Rewrite the listing below, changing each "Example" to "Item" and keeping everything else the same. Omit the pictures from your version.

════════

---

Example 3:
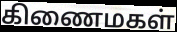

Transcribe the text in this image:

கிணைமகள்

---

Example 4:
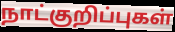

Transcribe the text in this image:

நாட்குறிப்புகள்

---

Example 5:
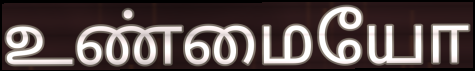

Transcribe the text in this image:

உண்மையோ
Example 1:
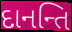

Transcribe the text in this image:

દાનન્તિ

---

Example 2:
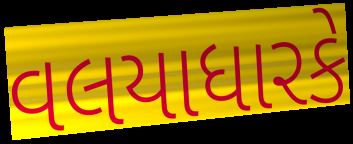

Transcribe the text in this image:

વલયાધારકે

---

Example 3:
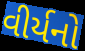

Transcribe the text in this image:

વીર્યનો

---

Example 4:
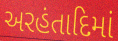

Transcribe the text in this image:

અરહંતાદિમાં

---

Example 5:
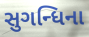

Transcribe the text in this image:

સુગન્ધિના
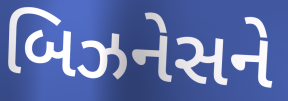
બિઝનેસને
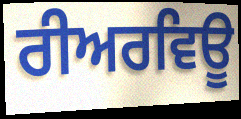
ਰੀਅਰਵਿਊ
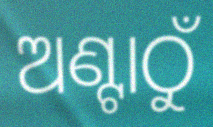
ଅଣ୍ଟାଠୁଁ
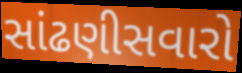
સાંઢણીસવારો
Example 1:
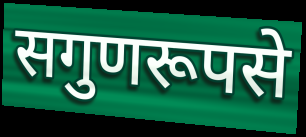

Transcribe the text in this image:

सगुणरूपसे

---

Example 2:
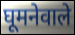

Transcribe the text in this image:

घूमनेवाले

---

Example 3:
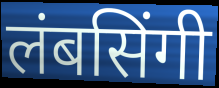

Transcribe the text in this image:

लंबसिंगी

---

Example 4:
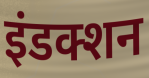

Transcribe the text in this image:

इंडक्शन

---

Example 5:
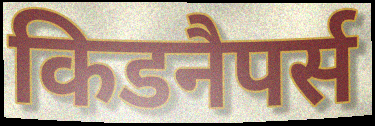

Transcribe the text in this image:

किडनैपर्स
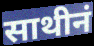
साथीनं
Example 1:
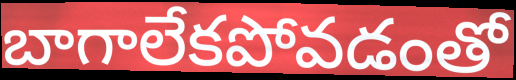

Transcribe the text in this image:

════════

## [TASK RESULT]
---

Item 3:

Transcribe the text in this image:

கிணைமகள்

---

Item 4:

Transcribe the text in this image:

நாட்குறிப்புகள்

---

Item 5:

Transcribe the text in this image:

உண்மையோ
Item 1:

Transcribe the text in this image:

દાનન્તિ

---

Item 2:

Transcribe the text in this image:

વલયાધારકે

---

Item 3:

Transcribe the text in this image:

વીર્યનો

---

Item 4:

Transcribe the text in this image:

અરહંતાદિમાં

---

Item 5:

Transcribe the text in this image:

સુગન્ધિના
બિઝનેસને
ਰੀਅਰਵਿਊ
ଅଣ୍ଟାଠୁଁ
સાંઢણીસવારો
Item 1:

Transcribe the text in this image:

सगुणरूपसे

---

Item 2:

Transcribe the text in this image:

घूमनेवाले

---

Item 3:

Transcribe the text in this image:

लंबसिंगी

---

Item 4:

Transcribe the text in this image:

इंडक्शन

---

Item 5:

Transcribe the text in this image:

किडनैपर्स
साथीनं
Item 1:

Transcribe the text in this image:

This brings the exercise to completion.